Wednesday, February 16, 2011

Feb 15 and a Recipe

Well, today I woke up feeling about as motivated toward gym-going as I am about things like taxes, watching small children and receiving extensive dental work. However, the mid-winter Hawaii being-seen-in-a-swimsuit issue occurring in two weeks is ridiculously motivational. With as white as I am though, spectators will most likely be blinded enough to not notice the Valentines chocolate clinging to my hips. I did go though, and treated myself to a peppermint-soy latte afterward. I would drink these every day except I'm one of those people who thinks $4/gallon for gas is expensive, so $4 for a 12 oz latte is slightly ridiculous. (By the way, that would be $42.67/gallon for you math buffs out there trying to figure it out to leave a smarty-pants comment. Beat ya to it.)

Today was the day where I try to catch up on all the responsibilities that I've been slacking on, and to try and predict the close-range-future responsibilities that will soon be calling my name and take care of them too, so that I can be excusably lazy in my free time. So today I deep cleaned my kitchen, attempted to match my socks, wrote letters to my little siblings in reply to the stack of letters they have sent to me. And believe me, they know exactly how many I owe them. These letters are pretty easy to reply to, however, usually consisting of topics about tree forts with elevators, dead squirrels, lego sets, gum wrapper collections, and the various cootie exchanges they have been subjected to in the past few weeks.

I also went shopping today; that took up the majority of my afternoon. Now, don't start laughing because you think that shopping is not a chore, I didn't even get near the shoe section of Fred Meyers. I'm one of those people who can spend hours, hours, in the food department, comparing brands and prices and quality and new products blah blah blah...all while a virtual list of future recipes and foodie ideas floats through my head. Yes, I am a nut case. A hazel-wal-almond-pecan-pea-NUT case.

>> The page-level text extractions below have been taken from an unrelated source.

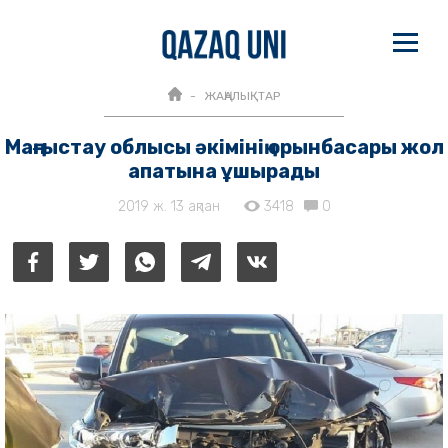
ЖАҢАЛЫҚТАР
Маңғыстау облысы әкімінің орынбасары жол
апатына ұшырады
2019 ж. 13 ақпан
3418
0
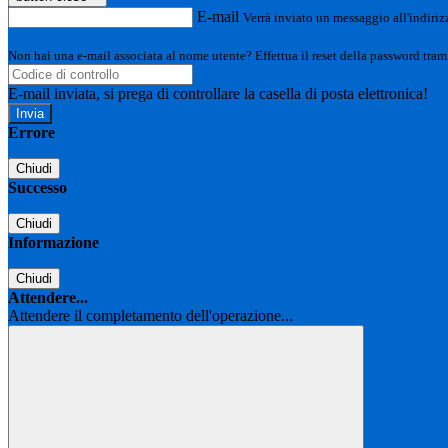
E-mail
Verrà inviato un messaggio all'indirizz
Non hai una e-mail associata al nome utente? Effettua il reset della password tram
E-mail inviata, si prega di controllare la casella di posta elettronica!
Errore
Chiudi
Successo
Chiudi
Informazione
Chiudi
Attendere...
Attendere il completamento dell'operazione...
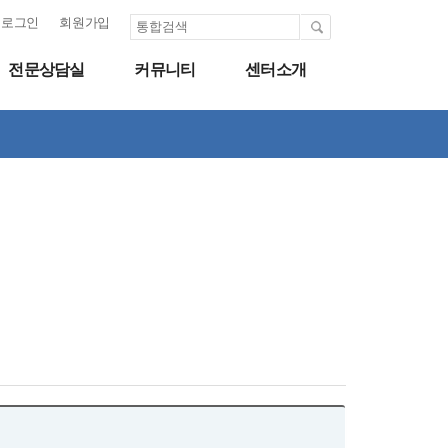
로그인
회원가입
전문상담실
커뮤니티
센터소개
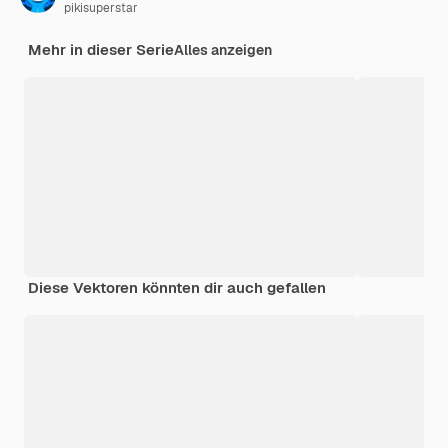
pikisuperstar
Mehr in dieser Serie
Alles anzeigen
Diese Vektoren könnten dir auch gefallen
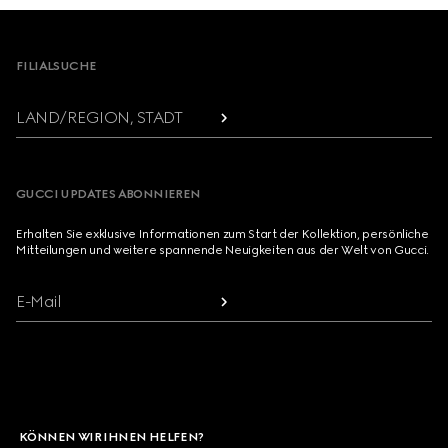
Footer
FILIALSUCHE
LAND/REGION, STADT
GUCCI UPDATES ABONNIEREN
Erhalten Sie exklusive Informationen zum Start der Kollektion, persönliche
Mitteilungen und weitere spannende Neuigkeiten aus der Welt von Gucci.
E-Mail
KÖNNEN WIR IHNEN HELFEN?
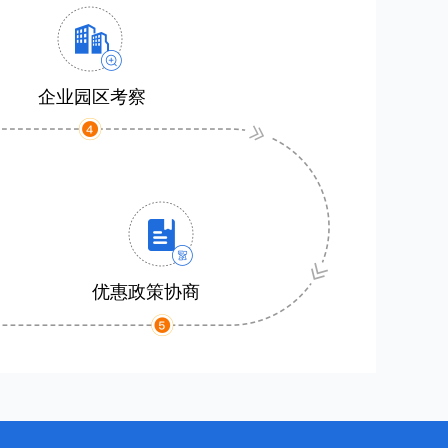
企业园区考察
优惠政策协商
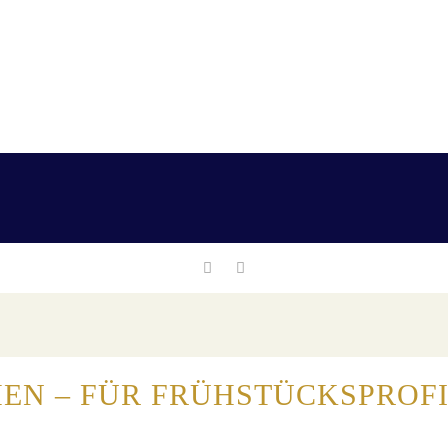
EN – FÜR FRÜHSTÜCKSPROFI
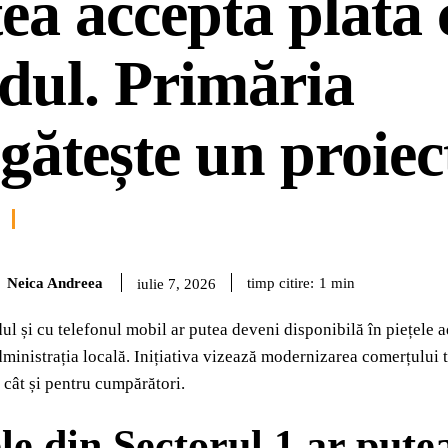
ea accepta plata 
dul. Primăria
gătește un proiect
Neica Andreea
timp citire:
1
min
iulie 7, 2026
dul și cu telefonul mobil ar putea deveni disponibilă în piețele a
ministrația locală. Inițiativa vizează modernizarea comerțului tra
 cât și pentru cumpărători.
ele din Sectorul 1 ar pute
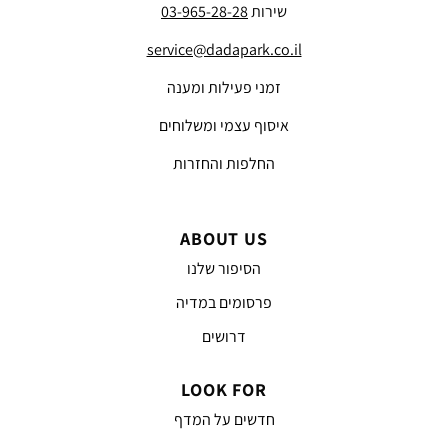
שירות
03-965-28-28
service@dadapark.co.il
זמני פעילות ומענה
איסוף עצמי ומשלוחים
החלפות והחזרות
ABOUT US
הסיפור שלנו
פרסומים במדיה
דרושים
LOOK FOR
חדשים על המדף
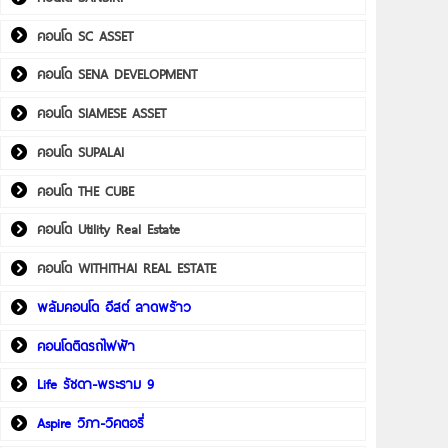
คอนโด SC ASSET
คอนโด SENA DEVELOPMENT
คอนโด SIAMESE ASSET
คอนโด SUPALAI
คอนโด THE CUBE
คอนโด Utility Real Estate
คอนโด WITHITHAI REAL ESTATE
พลัมคอนโด อีสต์ ลาดพร้าว
คอนโดติดรถไฟฟ้า
Life รัชดา-พระราม 9
Aspire วิภา-วิคตอรี่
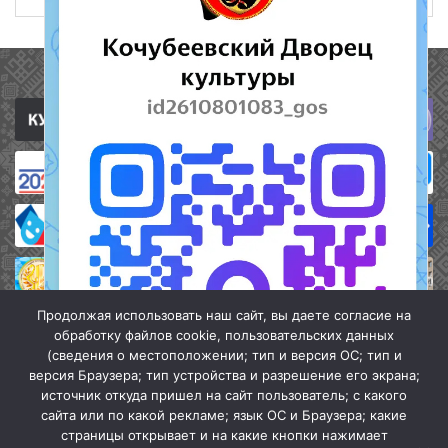
Полезные ссылки
Продолжая использовать наш сайт, вы даете согласие на
обработку файлов cookie, пользовательских данных
(сведения о местоположении; тип и версия ОС; тип и
версия Браузера; тип устройства и разрешение его экрана;
источник откуда пришел на сайт пользователь; с какого
сайта или по какой рекламе; язык ОС и Браузера; какие
страницы открывает и на какие кнопки нажимает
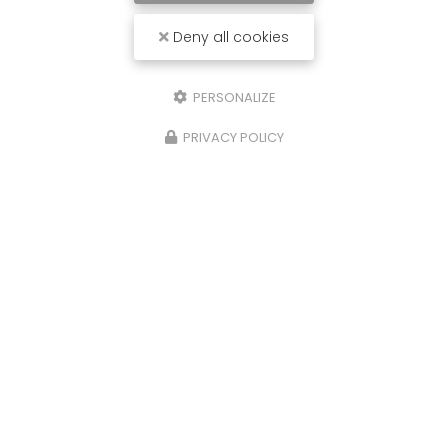
Deny all cookies
PERSONALIZE
PRIVACY POLICY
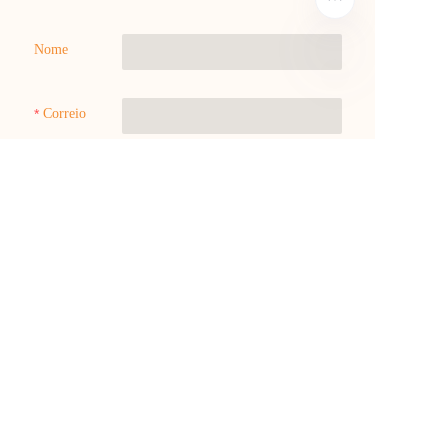
Nome
PT
Correio
Telefone
Observações
Submit now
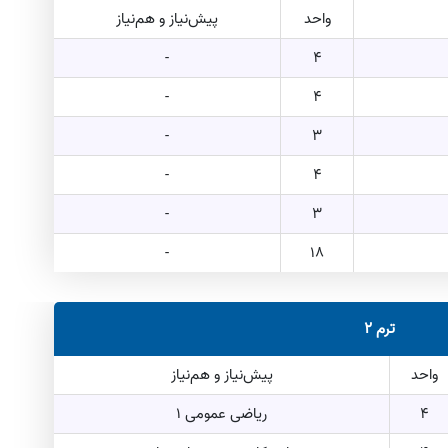
واحد
پیش‌نیاز و هم‌نیاز
-
4
-
4
-
3
-
4
-
3
-
18
ترم 2
واحد
پیش‌نیاز و هم‌نیاز
4
ریاضی عمومی 1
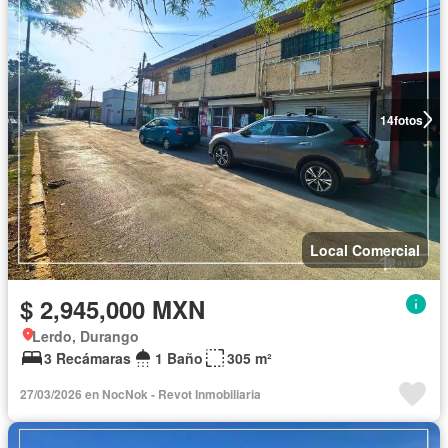
14
fotos
Local Comercial
$ 2,945,000 MXN
Lerdo, Durango
3 Recámaras
1 Baño
305 m²
27/03/2026 en NocNok - Revot Inmobiliaria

I knew I wanted to try something new for dinner tonight, but I wasn't sure what. I've pretty much exhausted the realms of sweet potatoes and pumpkins, yet winter vegetables are still in their prime season (and are my personal favorites). Viola, the squash; butternut to be precise. The recipe I came up with I am rather proud of for several reasons: 1) It was, for the most part, entirely from my head. (I did google what was the fastest way to cook my squash.) 2.) I did not waste any part of the vegetable. 3.) I stuck to this month's resolution of cooking with no animal products and still producing perfectly palatable and nutrition food. So here goes. And you can use any winter vegetable you choose for this, it doesn't have to be butternut squash. Sweet potatoes, yellow yams, rutabagas, carrots etc..

Rustic Winter Vegetable Pot Pie with Sweet Potato Biscuit Topping
Vegetable Filling:
2 cups your choice winter veg, cooked.
1/2 cup chopped yellow onion
2 stalked chopped celery
1 cup button mushrooms, quartered
2 cloves garlic, minced
1 cup firm tofu, cubed (optional, substitute protein of your choice if you don't like tofu)
1/2 cup roughly chopped cashews, preferably unsalted
w/w flour
Milk; I used almond milk. Plain soy or normal cow would work as well.
Seasonings, to taste:
Sage, cinnamon, black pepper, cayenne pepper, thyme, celery salt, oregano, curry
1 Tbl maple syrup
Biscuit Topping:
1-1/2 cups w/w flour
2 Tbl ground flaxseed
1Tbl baking powder
2 tsp cinnamon
seeds from squash, if available
1/4 cup shortening (I used Earth Balance non-hydrogenated margarine)
1/2 cup reserved winter vegetable
1 cup appr. almond milk (or your choice)

1. Combine vegetable filling ingredients (except for your winter veg, which should have been cooked ahead of time) on stove top, let sweat until tender.
2. Flour to roux (dump flour and stir until everything in your pan is coated), cook for just a moment to get rid of the starchiness, but don't let burn!
3. Add almond milk until a fairly thick sauce forms, stir in winter veg.
4. Season according to your tastes, I like spice so I went heavy on the black pepper, also on the cinnamon and thyme. Add maple syrup. Pour into baking dish.
5. For your topping, combine all dry ingredients, cut in the shortening. Puree in blender the reserved winter veg, the seeds and about half the almond milk. Pour this into the dry ingredients.
6. Stir and add more milk until mixture is thick but wet. Spread evenly over filling. Bake at 400 for 30-35 minutes or until topping is cooked through and mixture bubbles cheerfully.
7. Restrain yourself from tearing into this amazingness until it has cooled enough to eat.